Reputation: 2356
I have two questions:
(1) How does Tensorflow allocate GPU memory when using only one GPU? I have an implementation of convolution 2d like this (globally using GPU):
def _conv(self, name, x, filter_size, in_filters, out_filters, strides):
with tf.variable_scope(name):
n = filter_size * filter_size * out_filters
kernel = tf.get_variable(
'', [filter_size, filter_size, in_filters, out_filters], tf.float32,
initializer=tf.random_normal_initializer(stddev=np.sqrt(2.0 / n)),
)
return tf.nn.conv2d(x, kernel, strides, padding='SAME')
# another option
# x = tf.nn.conv2d(x, kernel, strides, padding='SAME')
# return x
The another option in the comments does the same operation but have added a new variable x
. In this case, will TF allocate more GPU memory?
(2) when using multiple GPUs. I'd like to use list
for gathering the results from multiple GPUs. The implementation is below:
def _conv(self, name, input, filter_size, in_filters, out_filters, strides, trainable=True):
assert type(input) is list
assert len(input) == FLAGS.gpu_num
n = filter_size * filter_size * out_filters
output = []
for i in range(len(input)):
with tf.device('/gpu:%d' % i):
with tf.variable_scope(name, reuse=i > 0):
kernel = tf.get_variable(
'', [filter_size, filter_size, in_filters, out_filters], tf.float32,
initializer=tf.random_normal_initializer(stddev=np.sqrt(2.0 / n))
)
output.append(tf.nn.conv2d(input[i], kernel, strides, padding='SAME'))
return output
Will TF allocate more memory because of the usage of list
? Is output
(the list
) attached to some GPU device? I have these kinds of questions because when I am using two GPUs to train the CNNs with this implementation, the program uses much more GPU memory than when using one GPU. I think there is something I missed or misunderstood.
Upvotes: 1
Views: 1162
Reputation: 2356
Using this code to check each tensor and the attached device.
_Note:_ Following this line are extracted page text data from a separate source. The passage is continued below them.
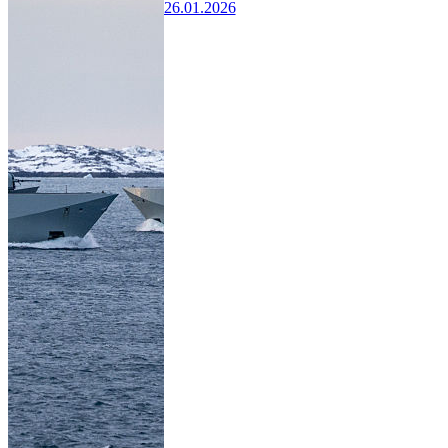
26.01.2026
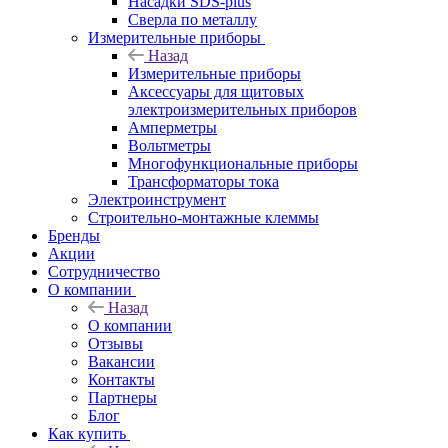
Насадки SDS-plus
Сверла по металлу
Измерительные приборы
Назад
Измерительные приборы
Аксессуары для щитовых
электроизмерительных приборов
Амперметры
Вольтметры
Многофункциональные приборы
Трансформаторы тока
Электроинструмент
Строительно-монтажные клеммы
Бренды
Акции
Сотрудничество
О компании
Назад
О компании
Отзывы
Вакансии
Контакты
Партнеры
Блог
Как купить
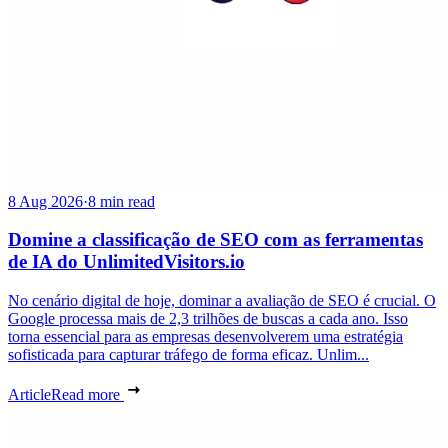
8 Aug 2026
·
8 min read
Domine a classificação de SEO com as ferramentas
de IA do UnlimitedVisitors.io
No cenário digital de hoje, dominar a avaliação de SEO é crucial. O
Google processa mais de 2,3 trilhões de buscas a cada ano. Isso
torna essencial para as empresas desenvolverem uma estratégia
sofisticada para capturar tráfego de forma eficaz. Unlim...
Article
Read more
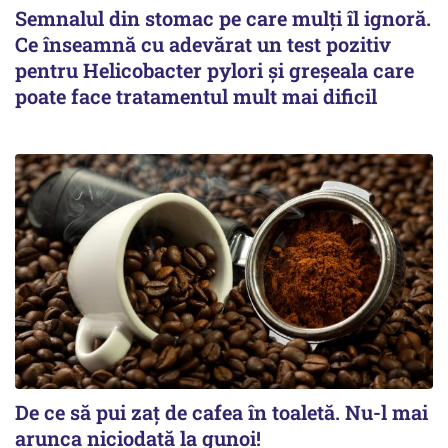
Semnalul din stomac pe care mulți îl ignoră.
Ce înseamnă cu adevărat un test pozitiv
pentru Helicobacter pylori și greșeala care
poate face tratamentul mult mai dificil
De ce să pui zaț de cafea în toaletă. Nu-l mai
arunca niciodată la gunoi!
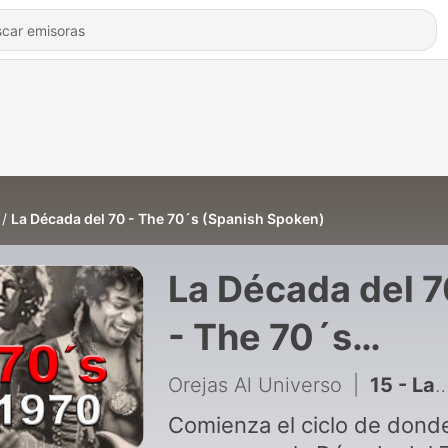
La Década del 70 - The 70´s (Spanish Spoken)
La Década del 
- The 70´s
(Spanish Spoke
Orejas Al Universo
|
15 - La Década del 70 - 1973 - Cuarta Parte
Comienza el ciclo de dond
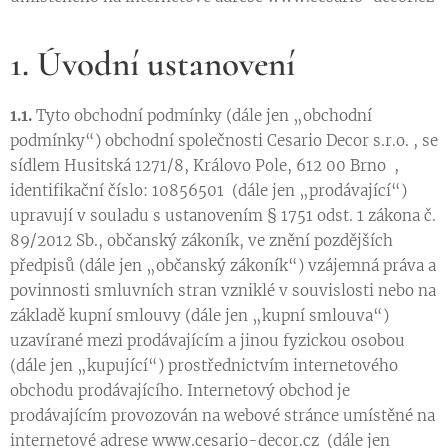
1. Úvodní ustanovení
1.1.
Tyto obchodní podmínky (dále jen „obchodní
podmínky“) obchodní společnosti Cesario Decor s.r.o. , se
sídlem Husitská 1271/8, Královo Pole, 612 00 Brno
,
identifikační číslo: 10856501
(dále jen „prodávající“)
upravují v souladu s ustanovením § 1751 odst. 1 zákona č.
89/2012 Sb., občanský zákoník, ve znění pozdějších
předpisů (dále jen „občanský zákoník“) vzájemná práva a
povinnosti smluvních stran vzniklé v souvislosti nebo na
základě kupní smlouvy (dále jen „kupní smlouva“)
uzavírané mezi prodávajícím a jinou fyzickou osobou
(dále jen „kupující“) prostřednictvím internetového
obchodu prodávajícího. Internetový obchod je
prodávajícím provozován na webové stránce umístěné na
internetové adrese www.cesario-decor.cz (dále jen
for n in tf.get_default_graph().as_graph_def().node:
print n.name, n.device
So the answers for these two questions:
(1) No.
(2) If I'd like to gather the immediate data across GPUs, and the data are considered to compute the gradients, there would be problems. Because computing gradients consumes memory too. When accessing data across GPUs, additional memory will be allocated.
Upvotes: 0